I told her how I felt four years ago. The main reason we haven't done anything is because she was in an unhappy relationship, and she lived about two thousand miles away.
Recently I found out she was being deployed to Kuwait, and I'm worried that if I don't say something (again) before she leaves, she won't know how I still feel about her. She's got six weeks left, and I still don't know what to do. I don't know if she still knows how I feel from before, or if I should just come out and say it again. Any advice?
- The One Left Behind
Dear The One --
You neglect to mention whether she is interested in you. Judging by the fact that it's been four years since you confessed your feelings and you two are still not together, I suspect the answer is no. After all, boyfriends can be broken up with, and 2,000 miles is just a plane ticket away.

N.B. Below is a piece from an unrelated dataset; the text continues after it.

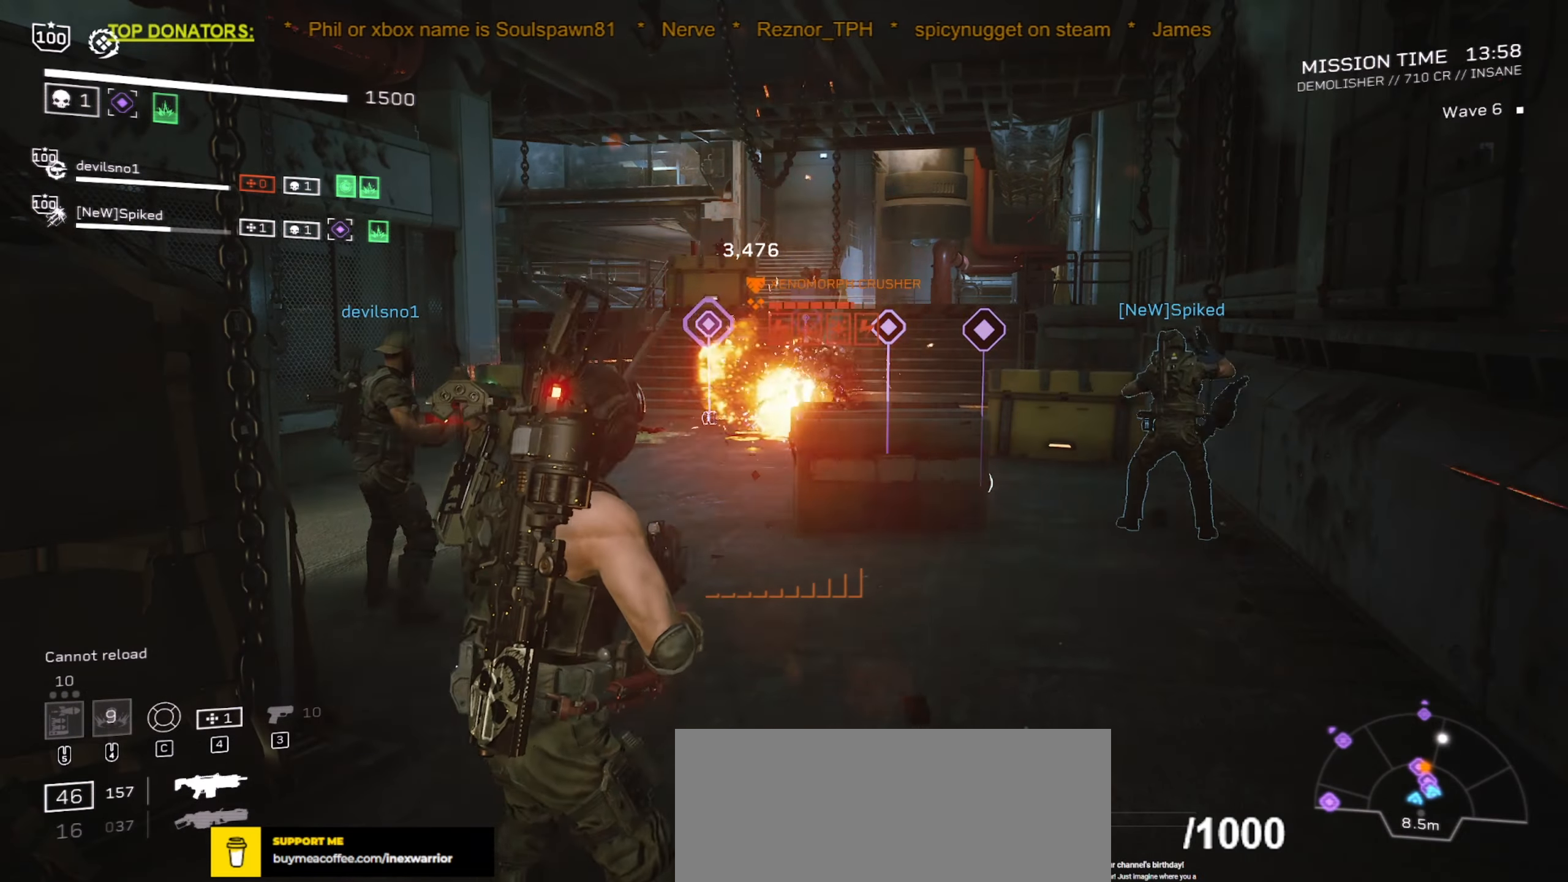
{"keys": ["a", "s"], "mouse": [], "events": [[66, "mouse_mb5", "up"], [100, "s", "down"], [116, "a", "down"], [283, "a", "up"], [283, "s", "up"], [450, "s", "down"], [466, "a", "down"]]}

Indeed, if she weren't going off to Kuwait, I'd tell you to just cut your losses and move on. End of story.
Yet her deployment complicates things for you, doesn't it? Because in fairy tales, right before the hero goes off to slay the dragon, the love interest usually confesses her love, and it gives the hero something to live for, something to fight for. I can't blame you for thinking this might apply to you, too.
But life isn't a fairytale. (Thank god. Characters in fairytales never get to have sex.)
Your friend isn't a dragon slayer, of course; she's a soldier going on active duty. And while that makes her no less of a hero, chances are quite high she'll come back in one piece. Kuwait isn't a combat zone. Even if it were, women are rarely put on the front lines.
Still, right now, she's probably nervous, even terrified. What she needs now more than a boyfriend is a friend, and the support of those who care about her as she faces this long separation with everyone and everything she knows.
I say this as kindly as possible: Don't make her deployment about you or your feelings, because it isn't. These last six weeks she has Stateside should be about her.
I do, however, encourage you to voice your care and concern to her explicitly. Indeed, it would probably mean a great deal to her to hear something like, "I want you to know that, no matter what, I'm here for you, and I'm always willing to listen you need to talk."
But now is not the time to ask her to give you anything. That includes awkward replies or rejections, should you decide to tell her how you feel.
In the meantime, move on. Find someone else. That doesn't mean you must stop caring about your friend, or stop being there for her. But you're not doing yourself any favors pining after a girl who can't (in the case of her deployment) or won't (in the case of the past four years) reciprocate your feelings.